Your task —
The entries must be repeated verbatim, and their images left out.

Available records —
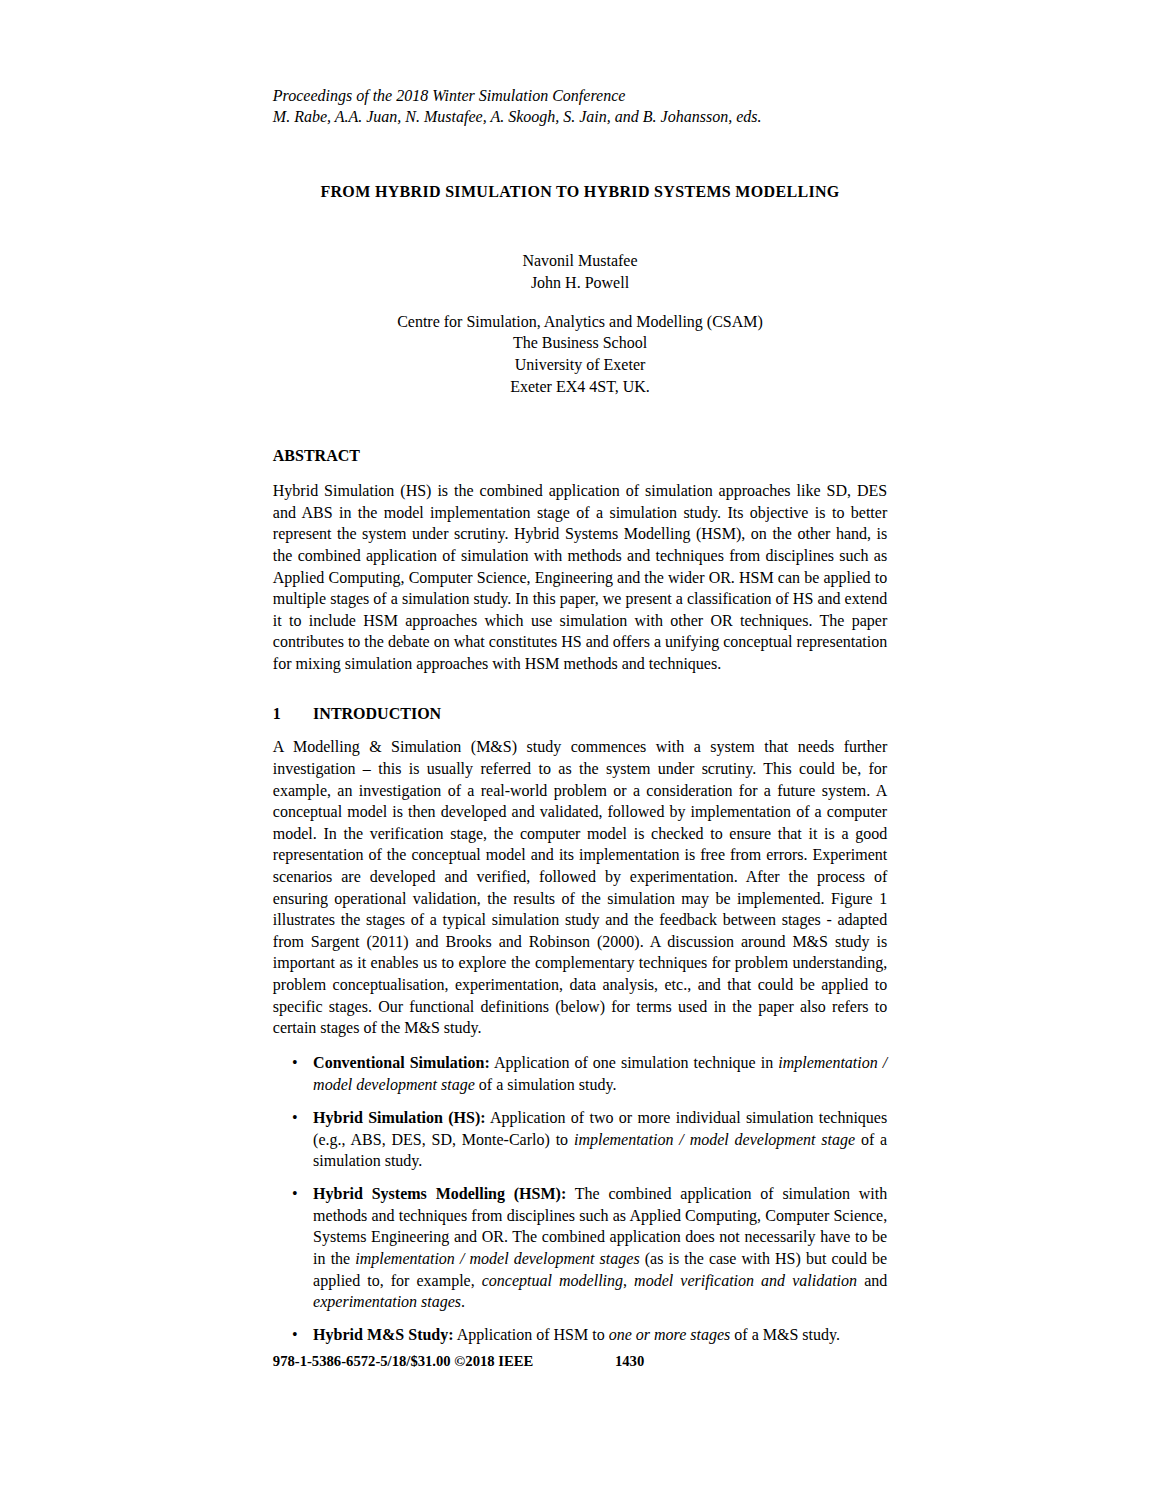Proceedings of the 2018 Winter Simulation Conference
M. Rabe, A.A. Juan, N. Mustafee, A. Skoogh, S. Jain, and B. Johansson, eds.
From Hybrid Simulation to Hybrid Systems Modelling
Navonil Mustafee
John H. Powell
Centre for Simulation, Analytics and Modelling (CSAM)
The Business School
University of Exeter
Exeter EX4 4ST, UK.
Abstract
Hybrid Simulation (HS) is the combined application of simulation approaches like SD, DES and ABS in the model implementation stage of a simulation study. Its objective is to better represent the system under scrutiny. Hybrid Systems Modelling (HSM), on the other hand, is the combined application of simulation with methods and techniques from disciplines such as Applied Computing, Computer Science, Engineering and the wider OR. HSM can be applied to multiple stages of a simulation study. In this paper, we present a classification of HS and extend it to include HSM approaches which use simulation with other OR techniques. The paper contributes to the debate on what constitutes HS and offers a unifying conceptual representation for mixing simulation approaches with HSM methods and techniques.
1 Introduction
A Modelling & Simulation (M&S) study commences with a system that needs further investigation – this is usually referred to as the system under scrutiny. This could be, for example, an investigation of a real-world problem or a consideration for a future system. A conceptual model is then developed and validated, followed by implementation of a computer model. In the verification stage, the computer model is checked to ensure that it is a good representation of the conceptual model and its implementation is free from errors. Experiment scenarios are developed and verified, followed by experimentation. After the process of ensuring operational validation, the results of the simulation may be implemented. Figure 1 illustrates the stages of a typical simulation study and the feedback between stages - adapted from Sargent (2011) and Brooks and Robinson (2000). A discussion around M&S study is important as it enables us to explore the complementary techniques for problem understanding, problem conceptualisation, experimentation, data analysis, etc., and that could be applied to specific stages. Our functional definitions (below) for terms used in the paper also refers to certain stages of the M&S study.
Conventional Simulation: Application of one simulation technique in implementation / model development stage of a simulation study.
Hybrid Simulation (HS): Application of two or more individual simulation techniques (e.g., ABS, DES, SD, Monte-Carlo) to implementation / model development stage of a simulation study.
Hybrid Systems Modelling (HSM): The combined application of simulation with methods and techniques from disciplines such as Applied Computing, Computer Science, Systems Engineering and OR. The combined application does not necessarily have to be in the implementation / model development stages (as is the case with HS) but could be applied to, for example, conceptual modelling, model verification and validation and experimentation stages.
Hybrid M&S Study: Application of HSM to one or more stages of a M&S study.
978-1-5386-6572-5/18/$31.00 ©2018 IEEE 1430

Solution to this exercise —
Proceedings of the 2018 Winter Simulation Conference
M. Rabe, A.A. Juan, N. Mustafee, A. Skoogh, S. Jain, and B. Johansson, eds.
From Hybrid Simulation to Hybrid Systems Modelling
Navonil Mustafee
John H. Powell
Centre for Simulation, Analytics and Modelling (CSAM)
The Business School
University of Exeter
Exeter EX4 4ST, UK.
Abstract
Hybrid Simulation (HS) is the combined application of simulation approaches like SD, DES and ABS in the model implementation stage of a simulation study. Its objective is to better represent the system under scrutiny. Hybrid Systems Modelling (HSM), on the other hand, is the combined application of simulation with methods and techniques from disciplines such as Applied Computing, Computer Science, Engineering and the wider OR. HSM can be applied to multiple stages of a simulation study. In this paper, we present a classification of HS and extend it to include HSM approaches which use simulation with other OR techniques. The paper contributes to the debate on what constitutes HS and offers a unifying conceptual representation for mixing simulation approaches with HSM methods and techniques.
1 Introduction
A Modelling & Simulation (M&S) study commences with a system that needs further investigation – this is usually referred to as the system under scrutiny. This could be, for example, an investigation of a real-world problem or a consideration for a future system. A conceptual model is then developed and validated, followed by implementation of a computer model. In the verification stage, the computer model is checked to ensure that it is a good representation of the conceptual model and its implementation is free from errors. Experiment scenarios are developed and verified, followed by experimentation. After the process of ensuring operational validation, the results of the simulation may be implemented. Figure 1 illustrates the stages of a typical simulation study and the feedback between stages - adapted from Sargent (2011) and Brooks and Robinson (2000). A discussion around M&S study is important as it enables us to explore the complementary techniques for problem understanding, problem conceptualisation, experimentation, data analysis, etc., and that could be applied to specific stages. Our functional definitions (below) for terms used in the paper also refers to certain stages of the M&S study.
Conventional Simulation: Application of one simulation technique in implementation / model development stage of a simulation study.
Hybrid Simulation (HS): Application of two or more individual simulation techniques (e.g., ABS, DES, SD, Monte-Carlo) to implementation / model development stage of a simulation study.
Hybrid Systems Modelling (HSM): The combined application of simulation with methods and techniques from disciplines such as Applied Computing, Computer Science, Systems Engineering and OR. The combined application does not necessarily have to be in the implementation / model development stages (as is the case with HS) but could be applied to, for example, conceptual modelling, model verification and validation and experimentation stages.
Hybrid M&S Study: Application of HSM to one or more stages of a M&S study.
978-1-5386-6572-5/18/$31.00 ©2018 IEEE 1430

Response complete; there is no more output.